To enable a more general application of chemical imaging into an AFM platform, we have developed a novel closed cell sampling on an Oxford Instruments Cypher ES for in situ surface sampling/imaging analysis using photothermal heating of the AFM tip for thermal desorption coupled to a Thermo Orbitrap Velos Pro with inline ionization by atmospheric pressure chemical ionization (APCI). This approach takes advantage of the blueTherm cantilever heating technology developed by Oxford Instruments for localized thermal desorption, and demonstrates its applicability to multimodal chemical imaging using mass spectrometry. The ability to use photothermal heating of an AFM probe versus conventional resistive heating nano-TA technology opens up the possibility for carrying out multiple AFM measurement approaches on a single AFM cantilever, for a true multimodal imaging approach to link chemical composition with material functionality.

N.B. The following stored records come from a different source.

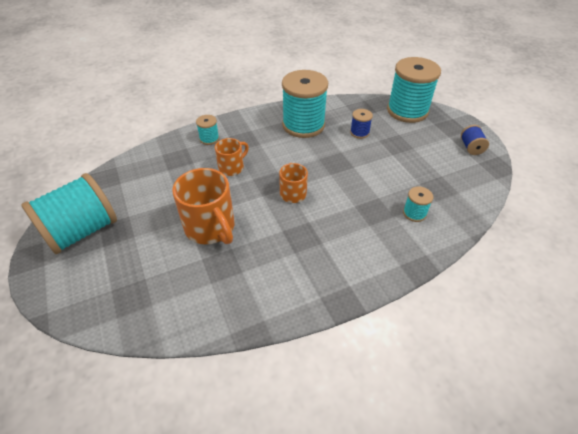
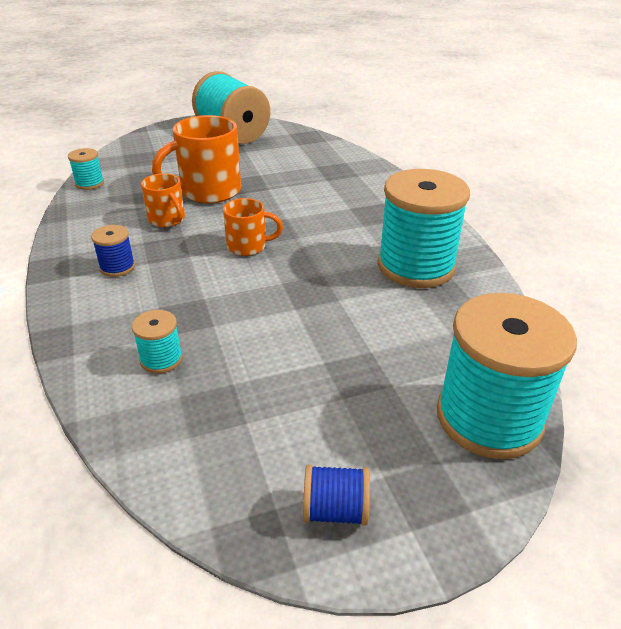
camera: 95 degrees right, 10 degrees down
turquoise spool [196,115,219,145] -> turquoise spool moved to [68,148,104,190]
orange mug [215,138,249,176] -> orange mug moved to [141,173,185,227]
blue spool [350,109,373,139] -> blue spool moved to [91,225,135,277]

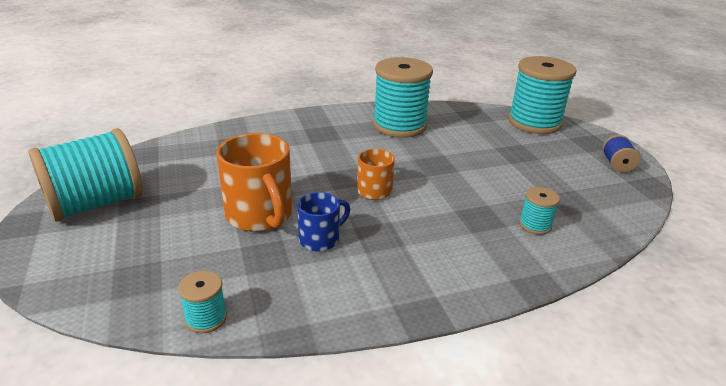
camera: 90 degrees left, 5 degrees down
blue spool [91,225,135,277] -> none
orange mug [141,173,185,227] -> blue mug [297,192,350,252]

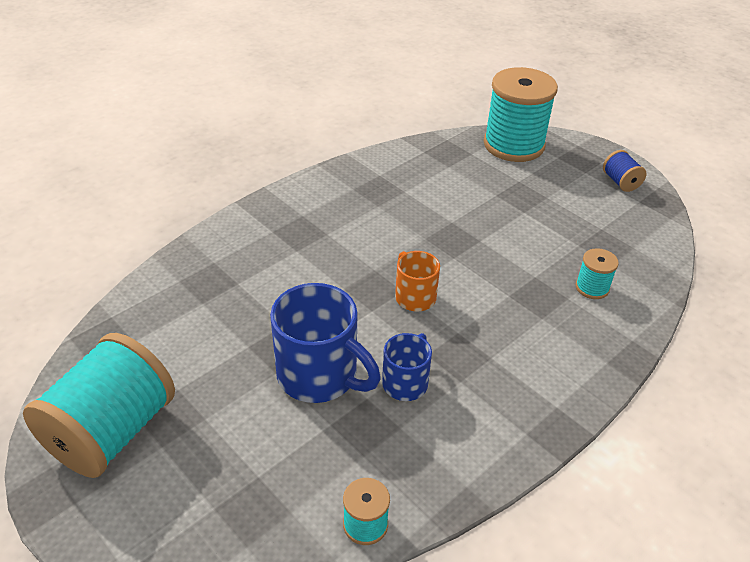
camera: 25 degrees left, 10 degrees up
orange mug [216,133,292,232] -> blue mug [270,283,381,403]
turquoise spool [373,57,433,138] -> none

Additionally, the ability to introduce fast heating rates for the thermal desorption through ps laser pulsing reduces the melting of sample material and improves the access to intact molecules.
We show the use of photothermal heating as a means for thermal desorption surface sampling mass spectrometry. We illustrate the application of the AFM-MS coupling for the analysis of small molecules, i.e. pigment yellow 74 as a test substrate to show 500 nm achievable lateral resolution, as well as show the application to pharmaceuticals and polymer films.